> **Problem requirements**
From the entries that follow, copy each line containing the word "прическу".

> **Given information**
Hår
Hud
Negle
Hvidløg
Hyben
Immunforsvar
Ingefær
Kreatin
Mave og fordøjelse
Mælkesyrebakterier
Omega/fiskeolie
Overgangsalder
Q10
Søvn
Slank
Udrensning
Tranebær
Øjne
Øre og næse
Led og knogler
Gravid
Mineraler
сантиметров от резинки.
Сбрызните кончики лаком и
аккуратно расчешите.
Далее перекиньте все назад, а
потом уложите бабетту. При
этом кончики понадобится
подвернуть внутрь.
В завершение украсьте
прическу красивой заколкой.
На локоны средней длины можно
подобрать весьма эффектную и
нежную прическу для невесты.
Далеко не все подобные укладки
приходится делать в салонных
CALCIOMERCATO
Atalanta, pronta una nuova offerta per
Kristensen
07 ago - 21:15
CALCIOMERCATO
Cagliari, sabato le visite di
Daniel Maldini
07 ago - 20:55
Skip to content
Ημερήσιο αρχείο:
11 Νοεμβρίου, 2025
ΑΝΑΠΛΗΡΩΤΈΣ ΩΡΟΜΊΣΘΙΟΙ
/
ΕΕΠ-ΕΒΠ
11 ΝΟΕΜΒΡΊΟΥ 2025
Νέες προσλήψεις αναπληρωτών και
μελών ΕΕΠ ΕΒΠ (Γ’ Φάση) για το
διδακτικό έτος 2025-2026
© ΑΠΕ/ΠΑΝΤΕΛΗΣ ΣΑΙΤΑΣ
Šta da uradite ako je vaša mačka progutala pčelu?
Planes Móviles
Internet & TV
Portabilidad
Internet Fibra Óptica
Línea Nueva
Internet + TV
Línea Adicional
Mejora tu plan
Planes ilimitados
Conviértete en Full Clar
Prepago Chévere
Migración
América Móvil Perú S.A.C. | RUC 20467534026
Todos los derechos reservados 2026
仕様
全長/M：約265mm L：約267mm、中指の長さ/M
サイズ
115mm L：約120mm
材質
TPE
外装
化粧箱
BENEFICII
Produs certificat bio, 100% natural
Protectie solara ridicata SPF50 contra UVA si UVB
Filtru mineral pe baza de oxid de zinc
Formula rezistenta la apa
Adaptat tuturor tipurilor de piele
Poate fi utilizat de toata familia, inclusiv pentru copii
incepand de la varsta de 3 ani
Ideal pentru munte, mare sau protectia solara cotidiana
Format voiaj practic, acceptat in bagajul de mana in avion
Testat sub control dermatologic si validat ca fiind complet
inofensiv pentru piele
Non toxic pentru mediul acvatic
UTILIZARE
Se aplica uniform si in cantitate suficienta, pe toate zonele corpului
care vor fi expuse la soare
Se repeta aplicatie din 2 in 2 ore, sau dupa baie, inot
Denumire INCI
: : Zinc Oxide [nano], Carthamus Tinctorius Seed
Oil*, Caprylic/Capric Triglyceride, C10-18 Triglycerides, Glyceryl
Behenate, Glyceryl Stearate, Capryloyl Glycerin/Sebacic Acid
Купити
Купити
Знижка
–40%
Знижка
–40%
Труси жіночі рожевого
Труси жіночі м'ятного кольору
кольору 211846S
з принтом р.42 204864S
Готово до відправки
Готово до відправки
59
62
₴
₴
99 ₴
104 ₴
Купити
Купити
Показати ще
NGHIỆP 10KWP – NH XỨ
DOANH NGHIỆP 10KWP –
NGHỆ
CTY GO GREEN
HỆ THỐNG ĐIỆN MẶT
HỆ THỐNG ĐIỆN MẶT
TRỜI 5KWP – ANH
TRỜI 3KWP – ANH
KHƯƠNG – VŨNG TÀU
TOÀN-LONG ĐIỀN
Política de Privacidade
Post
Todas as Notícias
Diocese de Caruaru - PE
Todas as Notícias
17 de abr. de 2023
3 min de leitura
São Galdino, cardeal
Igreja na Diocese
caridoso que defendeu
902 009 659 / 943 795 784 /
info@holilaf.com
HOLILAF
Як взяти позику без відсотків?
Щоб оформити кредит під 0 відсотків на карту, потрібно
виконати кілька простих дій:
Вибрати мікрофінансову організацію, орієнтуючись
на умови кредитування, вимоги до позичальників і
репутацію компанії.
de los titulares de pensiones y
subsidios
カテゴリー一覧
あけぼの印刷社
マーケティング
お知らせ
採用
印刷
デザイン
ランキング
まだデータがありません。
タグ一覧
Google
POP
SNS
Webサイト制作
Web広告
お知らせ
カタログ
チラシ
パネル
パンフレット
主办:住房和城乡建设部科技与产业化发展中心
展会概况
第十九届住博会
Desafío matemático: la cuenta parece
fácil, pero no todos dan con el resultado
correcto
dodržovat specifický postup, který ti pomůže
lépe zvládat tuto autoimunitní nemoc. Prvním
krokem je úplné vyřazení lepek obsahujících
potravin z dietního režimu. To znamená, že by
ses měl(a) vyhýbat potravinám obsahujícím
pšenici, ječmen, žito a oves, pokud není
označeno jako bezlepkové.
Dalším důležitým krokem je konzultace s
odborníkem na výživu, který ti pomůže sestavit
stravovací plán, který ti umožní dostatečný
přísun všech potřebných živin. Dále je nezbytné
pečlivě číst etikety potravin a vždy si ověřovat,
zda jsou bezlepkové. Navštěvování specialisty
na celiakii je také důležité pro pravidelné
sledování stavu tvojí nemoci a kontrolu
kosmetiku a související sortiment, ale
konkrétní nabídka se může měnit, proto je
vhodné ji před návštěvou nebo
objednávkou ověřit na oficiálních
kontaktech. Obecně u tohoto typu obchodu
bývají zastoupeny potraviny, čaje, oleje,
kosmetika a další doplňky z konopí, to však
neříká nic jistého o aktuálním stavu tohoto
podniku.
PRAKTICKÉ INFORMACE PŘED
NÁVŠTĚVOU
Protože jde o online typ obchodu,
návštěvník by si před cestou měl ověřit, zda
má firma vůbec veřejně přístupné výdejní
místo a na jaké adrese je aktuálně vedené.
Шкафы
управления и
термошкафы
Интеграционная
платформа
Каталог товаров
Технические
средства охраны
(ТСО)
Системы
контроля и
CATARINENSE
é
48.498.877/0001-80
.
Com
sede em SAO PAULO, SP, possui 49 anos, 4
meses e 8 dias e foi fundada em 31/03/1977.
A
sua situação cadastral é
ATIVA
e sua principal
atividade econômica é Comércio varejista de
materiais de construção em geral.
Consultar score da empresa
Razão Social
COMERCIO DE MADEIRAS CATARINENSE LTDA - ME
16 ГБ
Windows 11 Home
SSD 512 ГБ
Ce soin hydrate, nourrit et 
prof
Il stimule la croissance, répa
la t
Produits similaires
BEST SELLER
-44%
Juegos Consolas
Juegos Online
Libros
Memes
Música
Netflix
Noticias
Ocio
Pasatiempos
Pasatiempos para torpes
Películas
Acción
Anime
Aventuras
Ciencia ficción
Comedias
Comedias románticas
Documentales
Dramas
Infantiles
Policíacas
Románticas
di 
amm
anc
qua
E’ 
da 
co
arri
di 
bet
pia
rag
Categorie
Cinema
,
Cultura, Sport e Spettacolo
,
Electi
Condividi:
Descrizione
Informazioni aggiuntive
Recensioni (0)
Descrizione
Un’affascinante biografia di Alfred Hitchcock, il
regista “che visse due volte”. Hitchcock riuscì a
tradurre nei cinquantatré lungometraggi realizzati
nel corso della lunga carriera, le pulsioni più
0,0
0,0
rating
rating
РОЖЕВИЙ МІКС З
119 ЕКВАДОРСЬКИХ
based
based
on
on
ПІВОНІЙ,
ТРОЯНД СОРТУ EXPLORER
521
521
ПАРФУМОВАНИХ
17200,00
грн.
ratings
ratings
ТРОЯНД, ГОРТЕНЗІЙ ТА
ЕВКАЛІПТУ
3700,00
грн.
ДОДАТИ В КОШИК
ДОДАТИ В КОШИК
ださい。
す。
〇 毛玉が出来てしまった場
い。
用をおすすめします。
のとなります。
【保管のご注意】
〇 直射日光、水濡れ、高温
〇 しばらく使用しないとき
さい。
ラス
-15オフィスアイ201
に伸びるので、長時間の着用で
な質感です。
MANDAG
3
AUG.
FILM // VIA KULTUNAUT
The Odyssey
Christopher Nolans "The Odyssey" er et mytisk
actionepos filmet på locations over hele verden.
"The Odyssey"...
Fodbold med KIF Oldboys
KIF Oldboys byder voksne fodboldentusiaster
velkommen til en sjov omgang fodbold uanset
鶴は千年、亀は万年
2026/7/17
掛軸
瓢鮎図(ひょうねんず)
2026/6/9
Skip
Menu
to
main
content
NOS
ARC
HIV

> **Solution to this task**
прическу красивой заколкой.
нежную прическу для невесты.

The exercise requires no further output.